:: DESCRIPTION OF THE TASK ::
Would you restate the full listing word for word and omit its pictures?
───── EXTRACTED MATERIAL ─────
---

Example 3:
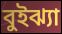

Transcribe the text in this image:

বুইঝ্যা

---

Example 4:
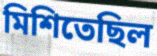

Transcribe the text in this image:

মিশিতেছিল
─────
:: SOLUTION FOR THIS EXERCISE ::
---

Example 3:

Transcribe the text in this image:

বুইঝ্যা

---

Example 4:

Transcribe the text in this image:

মিশিতেছিল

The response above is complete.